MATERIAL FOR THIS EXERCISE:
---
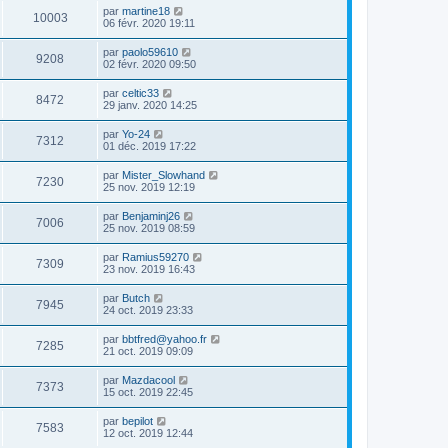
par
martine18
10003
06 févr. 2020 19:11
par
paolo59610
9208
02 févr. 2020 09:50
par
celtic33
8472
29 janv. 2020 14:25
par
Yo-24
7312
01 déc. 2019 17:22
par
Mister_Slowhand
7230
25 nov. 2019 12:19
par
Benjaminj26
7006
25 nov. 2019 08:59
par
Ramius59270
7309
23 nov. 2019 16:43
par
Butch
7945
24 oct. 2019 23:33
par
bbtfred@yahoo.fr
7285
21 oct. 2019 09:09
par
Mazdacool
7373
15 oct. 2019 22:45
par
bepilot
7583
12 oct. 2019 12:44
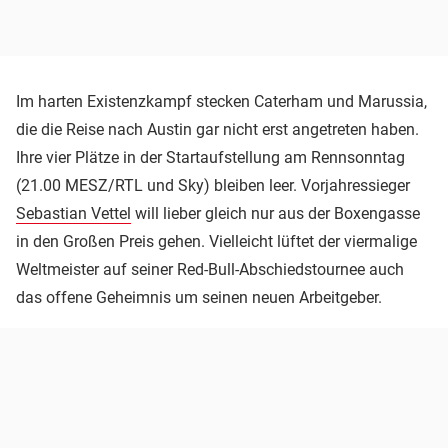
Im harten Existenzkampf stecken Caterham und Marussia,
die die Reise nach Austin gar nicht erst angetreten haben.
Ihre vier Plätze in der Startaufstellung am Rennsonntag
(21.00 MESZ/RTL und Sky) bleiben leer. Vorjahressieger
Sebastian Vettel
will lieber gleich nur aus der Boxengasse
in den Großen Preis gehen. Vielleicht lüftet der viermalige
Weltmeister auf seiner Red-Bull-Abschiedstournee auch
das offene Geheimnis um seinen neuen Arbeitgeber.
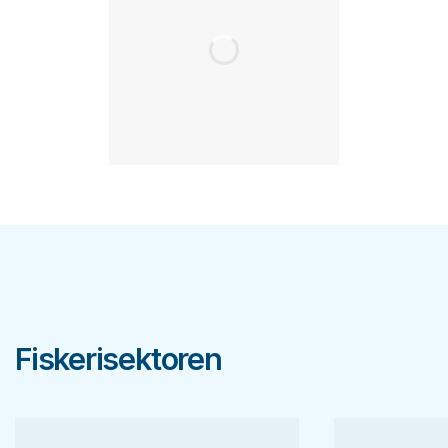
Fiskerisektoren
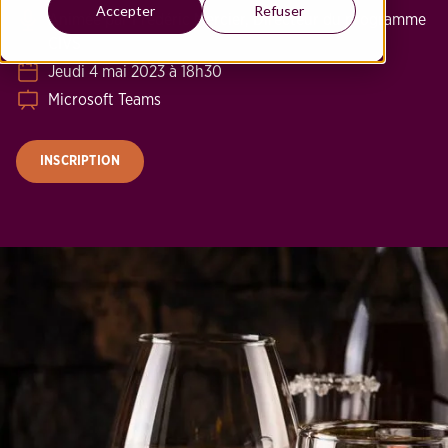
Accepter
Refuser
Animée par Frédéric Mercier, Directeur du programme
CIVS
Jeudi 4 mai 2023 à 18h30
Microsoft Teams
INSCRIPTION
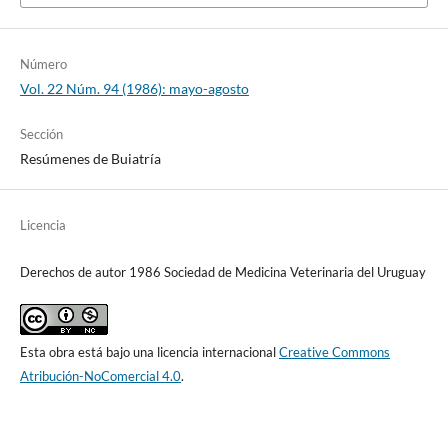
Número
Vol. 22 Núm. 94 (1986): mayo-agosto
Sección
Resúmenes de Buiatría
Licencia
Derechos de autor 1986 Sociedad de Medicina Veterinaria del Uruguay
Esta obra está bajo una licencia internacional
Creative Commons
Atribución-NoComercial 4.0
.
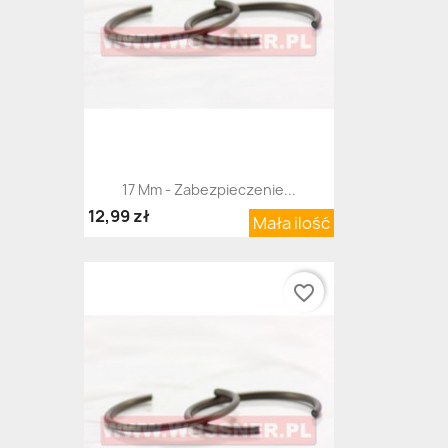
17 Mm - Zabezpieczenie...
12,99 zł
Mała ilość
favorite_border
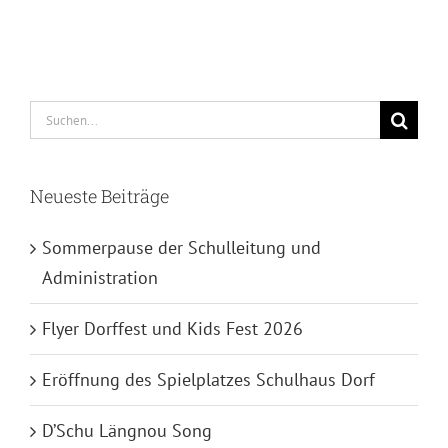
Suche
nach:
Neueste Beiträge
Sommerpause der Schulleitung und
Administration
Flyer Dorffest und Kids Fest 2026
Eröffnung des Spielplatzes Schulhaus Dorf
D’Schu Längnou Song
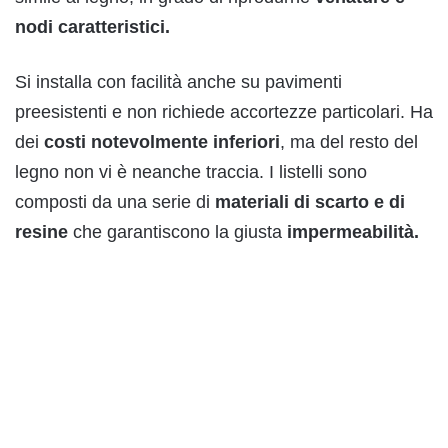
nodi caratteristici.
Si installa con facilità anche su pavimenti
preesistenti e non richiede accortezze particolari. Ha
dei
costi notevolmente inferiori
, ma del resto del
legno non vi è neanche traccia. I listelli sono
composti da una serie di
materiali di scarto e di
resine
che garantiscono la giusta
impermeabilità.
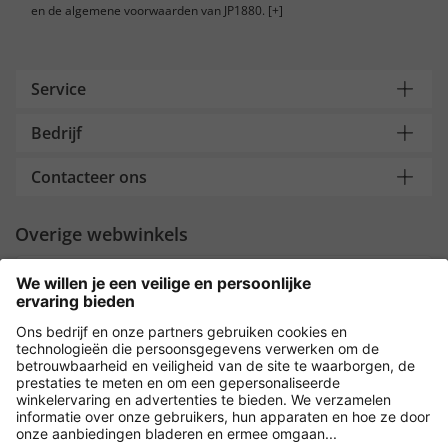
en de algemene voorwaarden van JP1880.
[+]
Service
Bedrijf
Contacteer ons
Overige webwinkels
Nederland
Payment and Delivery
Versleuteling met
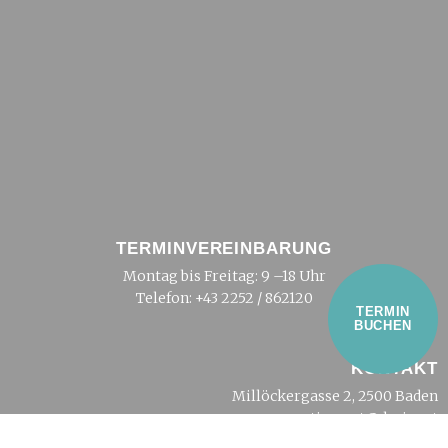
TERMINVEREINBARUNG
Montag bis Freitag: 9 –18 Uhr
Telefon:
+43 2252 / 862120
TERMIN
BUCHEN
KONTAKT
Millöckergasse 2, 2500 Baden
tierarzt@dreier.at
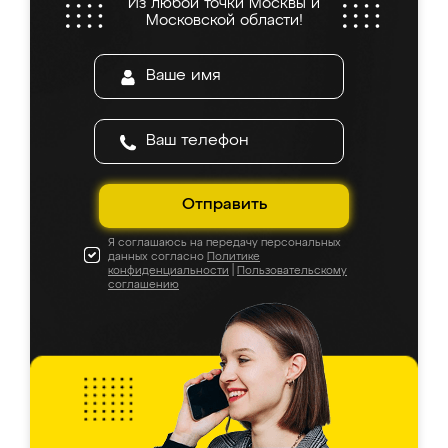
Из любой точки Москвы и
Московской области!
Отправить
Я соглашаюсь на передачу персональных
данных согласно
Политике
конфиденциальности
|
Пользовательскому
соглашению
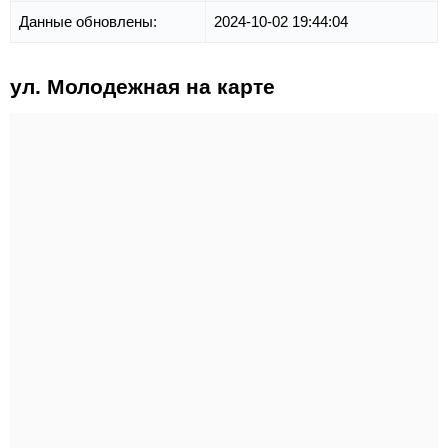
Данные обновлены:
2024-10-02 19:44:04
ул. Молодежная на карте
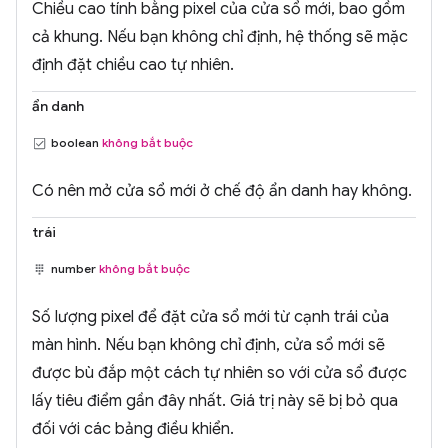
Chiều cao tính bằng pixel của cửa sổ mới, bao gồm
cả khung. Nếu bạn không chỉ định, hệ thống sẽ mặc
định đặt chiều cao tự nhiên.
ẩn danh
boolean
không bắt buộc
Có nên mở cửa sổ mới ở chế độ ẩn danh hay không.
trái
number
không bắt buộc
Số lượng pixel để đặt cửa sổ mới từ cạnh trái của
màn hình. Nếu bạn không chỉ định, cửa sổ mới sẽ
được bù đắp một cách tự nhiên so với cửa sổ được
lấy tiêu điểm gần đây nhất. Giá trị này sẽ bị bỏ qua
đối với các bảng điều khiển.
---
Each line above that contains the word "nach" must be copied.

die die Reise nach Austin gar nicht erst angetreten haben.
nach:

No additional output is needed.